According to the church's own statistics, more than 4,000 American priests have been accused of abusing a minor. As in Phoenix, many of them are dead, several served time in prison, and others left the priesthood.
"Many of the proven, admitted and credibly accused pedophile priests essentially get little or no supervision," said David Clohessy, national director of the SNAP, Survivors Network of Those Abused by Priests. "They live alone or with retired priests, often near neighbors who have no idea that they were accused of this crime."
Paul Duckro, director of the Office of Child, Adolescent and Adult Protection for the Diocese of Tucson, said the threat of returning offenders to the active priesthood is too risky.
"The reoffense rate is 17 to 20 percent," he said. "By psychological standards, that is good, but you have to consider the downside of even an improbable event. In these cases, it is tremendous.
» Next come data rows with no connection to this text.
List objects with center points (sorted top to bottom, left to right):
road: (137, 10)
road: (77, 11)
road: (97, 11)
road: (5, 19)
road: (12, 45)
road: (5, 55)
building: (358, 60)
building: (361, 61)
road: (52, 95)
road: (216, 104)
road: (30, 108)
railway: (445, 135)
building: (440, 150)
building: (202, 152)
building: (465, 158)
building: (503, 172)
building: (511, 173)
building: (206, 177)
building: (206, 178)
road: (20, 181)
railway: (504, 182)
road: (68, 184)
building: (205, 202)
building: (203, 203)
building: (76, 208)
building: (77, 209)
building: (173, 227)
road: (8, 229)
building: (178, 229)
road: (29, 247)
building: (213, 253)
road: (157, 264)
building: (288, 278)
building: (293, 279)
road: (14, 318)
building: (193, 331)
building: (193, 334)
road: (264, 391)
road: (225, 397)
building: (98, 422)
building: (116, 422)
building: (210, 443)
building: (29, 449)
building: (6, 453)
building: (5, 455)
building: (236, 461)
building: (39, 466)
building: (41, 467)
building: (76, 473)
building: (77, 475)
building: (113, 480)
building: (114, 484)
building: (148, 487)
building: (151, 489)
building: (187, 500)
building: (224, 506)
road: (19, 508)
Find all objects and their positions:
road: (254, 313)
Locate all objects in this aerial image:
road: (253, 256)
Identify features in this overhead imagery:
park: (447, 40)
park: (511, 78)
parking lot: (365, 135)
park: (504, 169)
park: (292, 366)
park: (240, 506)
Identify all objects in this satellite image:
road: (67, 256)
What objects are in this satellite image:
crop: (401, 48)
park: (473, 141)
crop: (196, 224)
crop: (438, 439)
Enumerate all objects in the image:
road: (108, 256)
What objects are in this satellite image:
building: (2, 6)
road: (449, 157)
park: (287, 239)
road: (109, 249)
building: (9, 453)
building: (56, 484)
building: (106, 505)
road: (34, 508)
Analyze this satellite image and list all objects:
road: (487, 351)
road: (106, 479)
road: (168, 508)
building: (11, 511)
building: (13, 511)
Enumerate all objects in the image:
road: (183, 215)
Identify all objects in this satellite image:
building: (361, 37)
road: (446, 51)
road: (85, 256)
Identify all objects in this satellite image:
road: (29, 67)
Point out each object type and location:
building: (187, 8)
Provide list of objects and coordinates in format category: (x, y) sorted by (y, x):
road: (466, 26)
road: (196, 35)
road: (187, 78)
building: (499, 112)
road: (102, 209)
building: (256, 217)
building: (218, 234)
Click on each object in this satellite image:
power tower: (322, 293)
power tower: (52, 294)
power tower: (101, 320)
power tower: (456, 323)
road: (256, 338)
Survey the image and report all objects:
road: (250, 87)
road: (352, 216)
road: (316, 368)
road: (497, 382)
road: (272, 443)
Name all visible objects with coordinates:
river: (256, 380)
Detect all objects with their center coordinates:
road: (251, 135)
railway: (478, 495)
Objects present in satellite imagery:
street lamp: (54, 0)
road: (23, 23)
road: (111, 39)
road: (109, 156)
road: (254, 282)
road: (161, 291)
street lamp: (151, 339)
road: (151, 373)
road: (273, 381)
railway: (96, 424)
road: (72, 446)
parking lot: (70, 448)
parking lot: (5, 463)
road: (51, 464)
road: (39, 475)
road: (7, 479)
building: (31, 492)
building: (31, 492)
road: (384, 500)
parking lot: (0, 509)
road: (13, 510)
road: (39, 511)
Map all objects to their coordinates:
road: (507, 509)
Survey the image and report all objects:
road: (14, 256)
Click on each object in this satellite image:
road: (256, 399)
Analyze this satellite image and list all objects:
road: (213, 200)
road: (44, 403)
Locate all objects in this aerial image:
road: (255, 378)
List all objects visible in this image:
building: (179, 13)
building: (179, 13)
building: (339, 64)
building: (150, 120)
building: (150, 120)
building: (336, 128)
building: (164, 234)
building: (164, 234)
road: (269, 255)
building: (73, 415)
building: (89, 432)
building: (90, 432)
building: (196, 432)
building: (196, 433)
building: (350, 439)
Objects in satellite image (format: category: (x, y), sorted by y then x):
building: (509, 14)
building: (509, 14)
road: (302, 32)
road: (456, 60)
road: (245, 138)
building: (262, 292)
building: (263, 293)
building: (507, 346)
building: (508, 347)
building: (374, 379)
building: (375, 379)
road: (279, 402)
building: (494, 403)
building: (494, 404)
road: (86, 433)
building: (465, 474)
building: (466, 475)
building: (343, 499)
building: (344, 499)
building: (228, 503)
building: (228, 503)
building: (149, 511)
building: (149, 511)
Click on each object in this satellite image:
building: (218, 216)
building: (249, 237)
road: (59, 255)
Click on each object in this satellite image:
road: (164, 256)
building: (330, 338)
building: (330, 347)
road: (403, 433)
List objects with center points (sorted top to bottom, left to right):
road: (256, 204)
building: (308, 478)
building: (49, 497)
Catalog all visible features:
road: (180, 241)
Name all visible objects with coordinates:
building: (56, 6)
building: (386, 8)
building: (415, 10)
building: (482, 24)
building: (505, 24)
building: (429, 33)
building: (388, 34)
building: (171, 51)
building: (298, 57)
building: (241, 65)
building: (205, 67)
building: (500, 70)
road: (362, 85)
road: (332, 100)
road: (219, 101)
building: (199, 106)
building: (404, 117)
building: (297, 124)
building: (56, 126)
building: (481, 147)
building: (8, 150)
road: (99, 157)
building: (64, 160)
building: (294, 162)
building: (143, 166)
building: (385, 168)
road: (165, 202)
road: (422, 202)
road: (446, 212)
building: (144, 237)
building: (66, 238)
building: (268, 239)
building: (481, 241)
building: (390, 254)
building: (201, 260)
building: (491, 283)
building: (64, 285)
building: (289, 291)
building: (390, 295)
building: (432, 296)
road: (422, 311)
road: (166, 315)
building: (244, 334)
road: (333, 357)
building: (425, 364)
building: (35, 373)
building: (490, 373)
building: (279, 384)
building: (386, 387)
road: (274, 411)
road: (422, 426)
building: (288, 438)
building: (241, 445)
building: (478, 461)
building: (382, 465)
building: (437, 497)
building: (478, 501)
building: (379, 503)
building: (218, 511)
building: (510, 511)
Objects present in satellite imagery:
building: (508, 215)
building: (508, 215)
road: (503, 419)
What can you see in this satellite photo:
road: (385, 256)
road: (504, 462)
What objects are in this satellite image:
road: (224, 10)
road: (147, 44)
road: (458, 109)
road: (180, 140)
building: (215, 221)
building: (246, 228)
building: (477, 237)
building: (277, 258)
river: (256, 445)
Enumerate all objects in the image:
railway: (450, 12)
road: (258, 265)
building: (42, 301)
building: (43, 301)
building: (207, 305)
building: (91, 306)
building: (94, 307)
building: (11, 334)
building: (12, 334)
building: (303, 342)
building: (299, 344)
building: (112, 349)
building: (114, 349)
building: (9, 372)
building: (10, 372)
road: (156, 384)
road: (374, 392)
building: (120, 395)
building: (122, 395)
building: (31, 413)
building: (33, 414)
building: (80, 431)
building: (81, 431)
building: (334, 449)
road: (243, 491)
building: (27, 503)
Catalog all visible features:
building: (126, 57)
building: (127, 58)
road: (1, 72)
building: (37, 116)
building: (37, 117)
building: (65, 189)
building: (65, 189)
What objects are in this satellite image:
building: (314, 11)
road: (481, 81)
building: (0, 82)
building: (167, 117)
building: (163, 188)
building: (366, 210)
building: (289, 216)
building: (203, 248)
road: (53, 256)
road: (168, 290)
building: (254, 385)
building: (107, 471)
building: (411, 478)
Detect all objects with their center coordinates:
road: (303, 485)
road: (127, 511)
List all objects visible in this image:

It is a risk you just cannot take."
In Tucson, officials rely on a two-pronged approach toward keeping offenders in check: maintaining open communication with the public and working closely with law enforcement, Duckro said.
Maxine Stein, president and chief executive officer of the anti-abuse group Stop It Now, said psychological counseling reduces the rate of reoffending from around 10 to 15 percent.
But "we cannot assume anyone has had treatment," she said. "If someone is attracted to children but gets no treatment, they continue to have the same problem."
Dwyer, the Phoenix Diocese spokesman, said, "The diocese and the bishop believe they have an obligation to maintain contact and to establish parameters of healthy living, in order to help them function responsibly in society."
Of 31 priests linked to the sex abuse scandal with connections to the Phoenix Diocese, nine have been convicted of crimes, and one is awaiting trial. At least 10 have been named in civil suits.
Priests who are suspended may not celebrate Mass publicly, wear a clerical collar or appear publicly as a priest.
"If they are held accountable somewhere, somehow, they can continue their lives without abusing again, " Duckro of Tucson said.
"Mostly they need a podium from which to offend. Without the podium, the status, you take away their opportunities and their modus operandi."